[Change detection data]
_ _ _ _ _ _ _

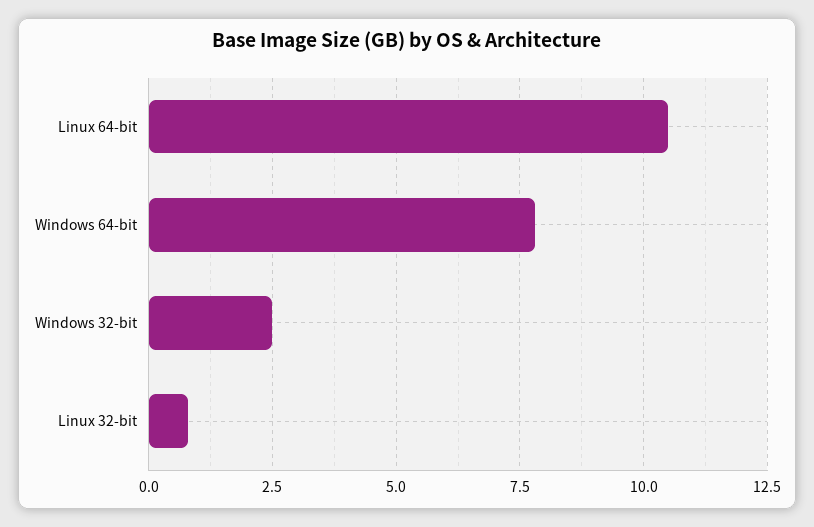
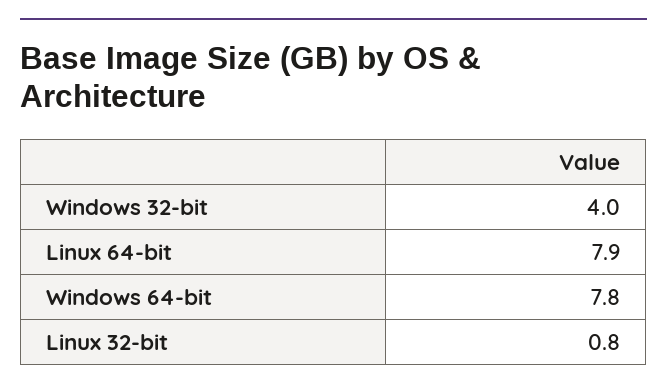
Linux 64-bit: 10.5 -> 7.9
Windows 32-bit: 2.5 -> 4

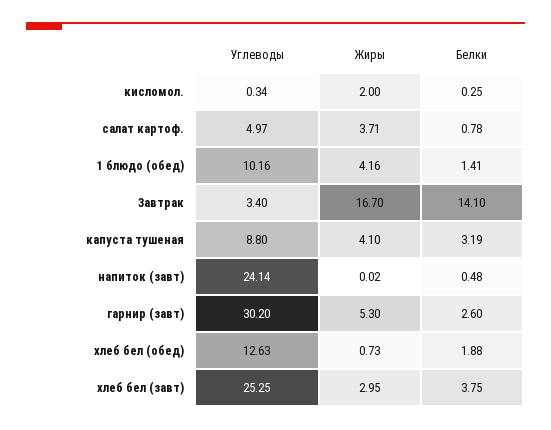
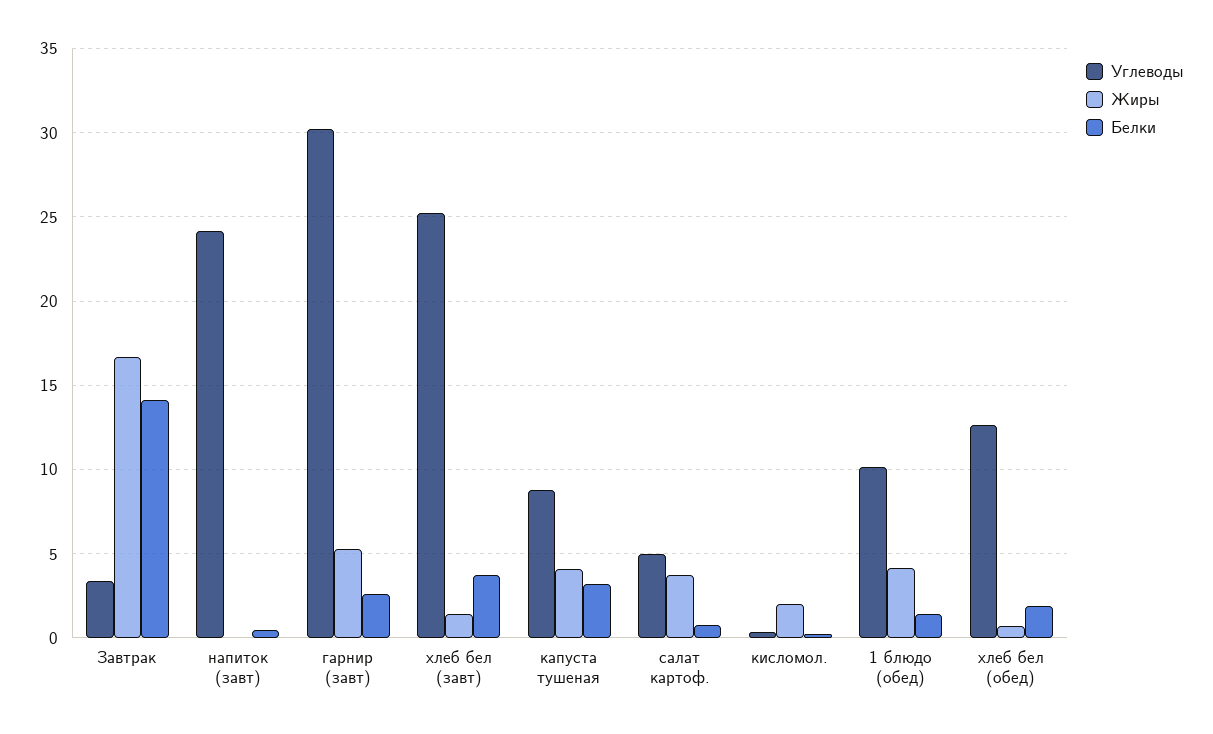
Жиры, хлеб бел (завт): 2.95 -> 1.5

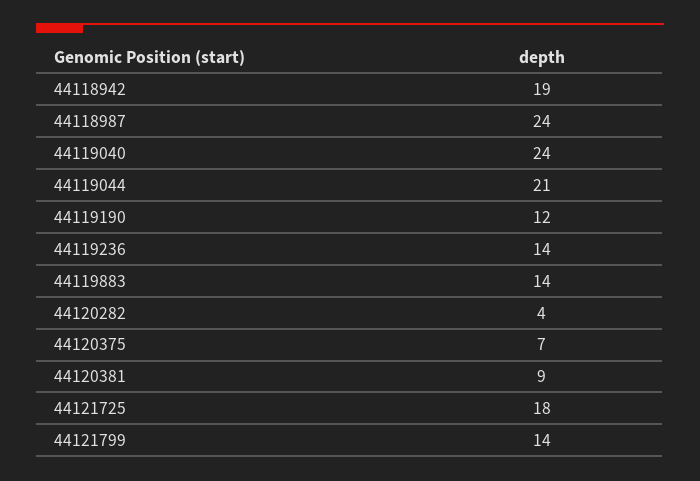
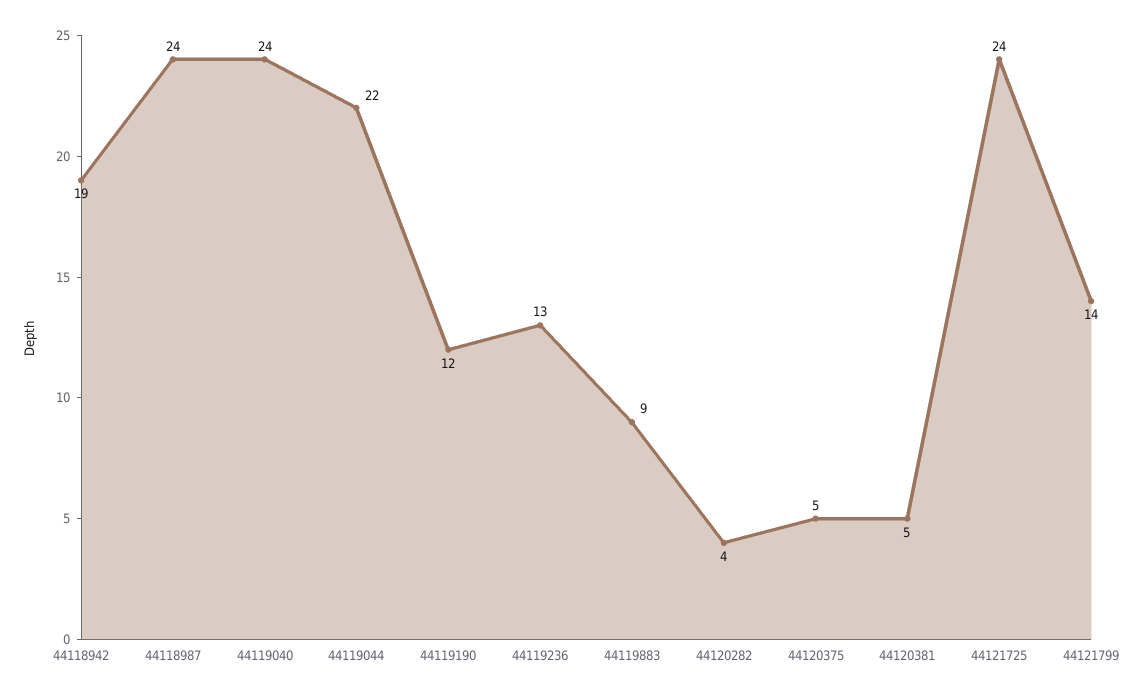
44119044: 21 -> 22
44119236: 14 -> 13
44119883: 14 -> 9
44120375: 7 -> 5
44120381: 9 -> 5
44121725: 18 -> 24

_ _ _ _ _ _ _

» **Task description**:
Your answer must be the line holding "44119044: 21 -> 22" and every later line of the entries above, written out exactly, and nothing else.

» **Response to this exercise**:
44119044: 21 -> 22
44119236: 14 -> 13
44119883: 14 -> 9
44120375: 7 -> 5
44120381: 9 -> 5
44121725: 18 -> 24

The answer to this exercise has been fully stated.